Starthilfe: Zuerst die Pluspole verbinden
Bonn Wer In der kalten Jahreszeit häufen sich die Fälle, in denen Autos am Morgen mit entladener Batterie auf dem Parkplatz stehen - dann muss Starthilfe her.
Das sogenannte Überbrücken beginnt, indem zuerst die beiden Pluspole mit dem roten Kabel verbunden werden.
Anschließend wird das schwarze Kabel an den Minuspol des Fahrzeugs angeklemmt, das Starthilfe gibt, so der Zentralverband des Deutschen Kfz-Gewerbes (ZDK) in Bonn. Das andere Ende des schwarzen Kabels wird an den Motorblock oder an die Karosserie des Fahrzeugs geklemmt, das Starthilfe erhält. Dabei sollte das Kabel so weit wie möglich von der Autobatterie entfernt angeschlossen werden.

» Aufgaben
[1] Schreiben Sie aus dem Ausgangstext zur Starthilfe den Abschnitt zwischen „Anschließend wird das“ und „entfernt angeschlossen werden.“ einschließlich dieser Wörter wortgetreu ab.
[2] Wo wird laut Ausgangstext das andere Ende des schwarzen Kabels angeklemmt?

» Bereitgestelltes Material
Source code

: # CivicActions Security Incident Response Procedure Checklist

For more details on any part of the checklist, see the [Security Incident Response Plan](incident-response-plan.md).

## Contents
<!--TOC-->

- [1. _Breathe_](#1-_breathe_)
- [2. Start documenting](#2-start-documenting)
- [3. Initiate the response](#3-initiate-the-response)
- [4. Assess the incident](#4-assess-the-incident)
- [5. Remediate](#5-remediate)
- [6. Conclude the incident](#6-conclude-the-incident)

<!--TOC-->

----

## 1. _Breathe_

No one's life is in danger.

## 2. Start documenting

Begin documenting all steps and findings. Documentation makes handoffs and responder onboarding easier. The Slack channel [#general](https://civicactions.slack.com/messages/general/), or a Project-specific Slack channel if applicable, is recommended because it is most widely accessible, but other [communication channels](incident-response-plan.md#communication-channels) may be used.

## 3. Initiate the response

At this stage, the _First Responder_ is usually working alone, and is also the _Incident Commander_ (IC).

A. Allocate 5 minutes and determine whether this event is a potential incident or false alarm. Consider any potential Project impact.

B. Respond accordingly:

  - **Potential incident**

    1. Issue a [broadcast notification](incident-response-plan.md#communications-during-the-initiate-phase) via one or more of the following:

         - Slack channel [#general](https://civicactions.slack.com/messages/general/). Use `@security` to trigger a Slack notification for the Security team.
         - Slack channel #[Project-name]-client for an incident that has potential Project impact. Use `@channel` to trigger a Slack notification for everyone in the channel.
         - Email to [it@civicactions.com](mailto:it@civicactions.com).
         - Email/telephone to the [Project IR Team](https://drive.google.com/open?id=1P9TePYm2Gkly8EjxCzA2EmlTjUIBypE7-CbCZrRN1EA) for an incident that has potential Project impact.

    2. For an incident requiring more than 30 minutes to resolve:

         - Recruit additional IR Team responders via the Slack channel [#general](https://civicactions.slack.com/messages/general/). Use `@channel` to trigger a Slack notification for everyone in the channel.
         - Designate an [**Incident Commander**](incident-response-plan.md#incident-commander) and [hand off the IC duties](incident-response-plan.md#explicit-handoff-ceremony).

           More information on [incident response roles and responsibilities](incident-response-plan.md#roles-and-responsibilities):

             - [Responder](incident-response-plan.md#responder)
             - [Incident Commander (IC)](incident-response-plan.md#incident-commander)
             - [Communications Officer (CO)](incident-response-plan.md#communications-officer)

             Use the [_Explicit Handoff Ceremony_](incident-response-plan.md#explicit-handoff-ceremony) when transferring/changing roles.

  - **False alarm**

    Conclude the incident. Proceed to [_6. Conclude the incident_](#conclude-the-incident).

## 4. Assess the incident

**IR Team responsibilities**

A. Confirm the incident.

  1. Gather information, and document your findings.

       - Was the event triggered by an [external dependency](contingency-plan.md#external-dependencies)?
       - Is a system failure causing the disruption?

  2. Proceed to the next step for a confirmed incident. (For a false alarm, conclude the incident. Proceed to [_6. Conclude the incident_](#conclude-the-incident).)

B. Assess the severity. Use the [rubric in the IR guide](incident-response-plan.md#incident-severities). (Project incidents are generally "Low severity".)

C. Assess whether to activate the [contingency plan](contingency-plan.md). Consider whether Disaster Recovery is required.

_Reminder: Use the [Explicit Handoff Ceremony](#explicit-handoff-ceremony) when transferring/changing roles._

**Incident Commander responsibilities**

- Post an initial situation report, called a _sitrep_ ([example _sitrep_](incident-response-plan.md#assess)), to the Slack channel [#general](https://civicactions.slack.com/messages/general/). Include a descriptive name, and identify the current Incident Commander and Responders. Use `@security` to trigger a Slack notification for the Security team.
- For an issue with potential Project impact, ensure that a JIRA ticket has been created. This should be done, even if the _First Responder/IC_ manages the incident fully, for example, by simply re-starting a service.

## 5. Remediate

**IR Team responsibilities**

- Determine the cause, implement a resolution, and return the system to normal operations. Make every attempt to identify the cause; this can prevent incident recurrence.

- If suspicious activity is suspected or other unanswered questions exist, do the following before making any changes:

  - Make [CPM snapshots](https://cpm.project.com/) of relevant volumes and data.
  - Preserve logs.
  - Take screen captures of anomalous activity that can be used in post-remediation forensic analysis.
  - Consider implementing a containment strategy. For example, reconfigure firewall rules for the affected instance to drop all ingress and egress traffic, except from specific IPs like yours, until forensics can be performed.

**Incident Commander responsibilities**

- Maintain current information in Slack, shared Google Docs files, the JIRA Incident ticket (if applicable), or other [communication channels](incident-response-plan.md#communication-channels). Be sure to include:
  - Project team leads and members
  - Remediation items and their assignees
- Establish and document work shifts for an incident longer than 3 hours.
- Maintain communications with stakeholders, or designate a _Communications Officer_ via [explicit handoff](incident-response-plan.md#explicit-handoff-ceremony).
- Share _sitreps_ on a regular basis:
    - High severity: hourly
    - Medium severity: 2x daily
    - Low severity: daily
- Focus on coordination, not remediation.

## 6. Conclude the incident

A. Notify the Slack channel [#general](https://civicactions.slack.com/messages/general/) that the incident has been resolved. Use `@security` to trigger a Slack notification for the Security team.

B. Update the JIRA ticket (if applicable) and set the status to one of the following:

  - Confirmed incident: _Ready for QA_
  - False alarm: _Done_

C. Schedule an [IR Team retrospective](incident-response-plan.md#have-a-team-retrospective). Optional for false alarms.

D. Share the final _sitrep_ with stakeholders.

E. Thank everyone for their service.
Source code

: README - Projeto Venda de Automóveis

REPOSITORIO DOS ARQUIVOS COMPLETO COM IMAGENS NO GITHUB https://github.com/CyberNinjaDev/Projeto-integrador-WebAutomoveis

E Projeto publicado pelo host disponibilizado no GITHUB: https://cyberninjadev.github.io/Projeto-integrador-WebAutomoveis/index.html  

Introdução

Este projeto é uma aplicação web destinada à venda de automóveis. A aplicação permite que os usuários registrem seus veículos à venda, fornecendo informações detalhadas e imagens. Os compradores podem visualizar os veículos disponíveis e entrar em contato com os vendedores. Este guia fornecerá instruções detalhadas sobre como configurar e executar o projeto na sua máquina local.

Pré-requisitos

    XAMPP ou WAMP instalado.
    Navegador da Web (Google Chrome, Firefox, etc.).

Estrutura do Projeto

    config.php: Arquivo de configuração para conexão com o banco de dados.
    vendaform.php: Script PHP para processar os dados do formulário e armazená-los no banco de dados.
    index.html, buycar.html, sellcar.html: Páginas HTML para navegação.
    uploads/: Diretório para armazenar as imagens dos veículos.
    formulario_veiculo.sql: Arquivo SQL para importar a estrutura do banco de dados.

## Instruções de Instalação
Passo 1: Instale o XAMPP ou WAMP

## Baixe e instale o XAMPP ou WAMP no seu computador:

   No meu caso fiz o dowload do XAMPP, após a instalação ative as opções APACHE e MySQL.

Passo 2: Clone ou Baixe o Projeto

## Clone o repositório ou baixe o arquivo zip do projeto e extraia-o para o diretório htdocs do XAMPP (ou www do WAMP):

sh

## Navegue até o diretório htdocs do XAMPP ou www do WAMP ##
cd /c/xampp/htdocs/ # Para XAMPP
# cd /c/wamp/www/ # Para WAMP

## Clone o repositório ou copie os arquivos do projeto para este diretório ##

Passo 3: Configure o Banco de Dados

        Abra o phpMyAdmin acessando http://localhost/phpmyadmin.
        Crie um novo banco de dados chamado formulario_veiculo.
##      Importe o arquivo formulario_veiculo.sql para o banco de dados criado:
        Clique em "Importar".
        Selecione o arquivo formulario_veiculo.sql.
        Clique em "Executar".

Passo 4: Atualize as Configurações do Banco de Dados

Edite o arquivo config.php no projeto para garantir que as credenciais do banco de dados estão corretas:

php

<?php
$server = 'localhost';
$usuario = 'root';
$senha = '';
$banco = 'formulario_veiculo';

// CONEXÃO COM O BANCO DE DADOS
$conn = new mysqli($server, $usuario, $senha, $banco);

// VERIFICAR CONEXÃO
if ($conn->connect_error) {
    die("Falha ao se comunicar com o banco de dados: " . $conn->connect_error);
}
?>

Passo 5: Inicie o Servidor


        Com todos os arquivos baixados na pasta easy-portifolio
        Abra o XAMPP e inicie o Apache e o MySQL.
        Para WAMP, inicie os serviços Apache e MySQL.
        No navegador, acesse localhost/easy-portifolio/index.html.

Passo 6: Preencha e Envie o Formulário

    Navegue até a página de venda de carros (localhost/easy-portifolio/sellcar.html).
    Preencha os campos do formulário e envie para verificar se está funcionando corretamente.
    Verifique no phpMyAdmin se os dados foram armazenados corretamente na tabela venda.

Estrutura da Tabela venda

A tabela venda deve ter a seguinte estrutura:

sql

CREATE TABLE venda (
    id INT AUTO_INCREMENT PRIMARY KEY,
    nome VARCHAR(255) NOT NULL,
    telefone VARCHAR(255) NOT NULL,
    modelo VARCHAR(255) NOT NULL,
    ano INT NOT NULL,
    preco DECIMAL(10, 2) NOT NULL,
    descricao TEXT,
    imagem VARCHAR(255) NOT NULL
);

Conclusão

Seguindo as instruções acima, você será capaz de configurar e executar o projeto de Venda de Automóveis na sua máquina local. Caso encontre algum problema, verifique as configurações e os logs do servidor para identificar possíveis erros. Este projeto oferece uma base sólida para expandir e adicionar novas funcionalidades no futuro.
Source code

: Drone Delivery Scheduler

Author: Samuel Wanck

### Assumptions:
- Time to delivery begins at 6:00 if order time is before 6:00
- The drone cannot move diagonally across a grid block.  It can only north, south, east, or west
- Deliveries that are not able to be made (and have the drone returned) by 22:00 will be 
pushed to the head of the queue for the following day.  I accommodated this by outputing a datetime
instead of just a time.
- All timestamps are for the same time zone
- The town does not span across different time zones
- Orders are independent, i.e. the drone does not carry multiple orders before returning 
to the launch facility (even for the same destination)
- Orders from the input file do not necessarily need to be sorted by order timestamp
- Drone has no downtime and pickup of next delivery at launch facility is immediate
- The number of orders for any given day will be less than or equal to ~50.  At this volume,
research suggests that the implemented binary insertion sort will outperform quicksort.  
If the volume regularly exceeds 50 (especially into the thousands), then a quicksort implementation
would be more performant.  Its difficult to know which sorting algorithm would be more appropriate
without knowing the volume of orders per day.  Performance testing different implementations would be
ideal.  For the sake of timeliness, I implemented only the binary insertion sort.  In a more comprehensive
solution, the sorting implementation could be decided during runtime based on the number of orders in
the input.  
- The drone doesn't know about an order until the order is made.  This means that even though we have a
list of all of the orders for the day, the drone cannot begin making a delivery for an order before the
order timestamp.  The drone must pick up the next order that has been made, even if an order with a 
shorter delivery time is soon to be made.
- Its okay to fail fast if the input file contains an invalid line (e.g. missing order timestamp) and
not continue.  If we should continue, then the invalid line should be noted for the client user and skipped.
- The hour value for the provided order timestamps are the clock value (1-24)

» Lösungen je Aufgabe
[1]
Anschließend wird das schwarze Kabel an den Minuspol des Fahrzeugs angeklemmt, das Starthilfe gibt, so der Zentralverband des Deutschen Kfz-Gewerbes (ZDK) in Bonn. Das andere Ende des schwarzen Kabels wird an den Motorblock oder an die Karosserie des Fahrzeugs geklemmt, das Starthilfe erhält. Dabei sollte das Kabel so weit wie möglich von der Autobatterie entfernt angeschlossen werden.

[2] Am Motorblock oder an der Karosserie des Fahrzeugs, das Starthilfe erhält.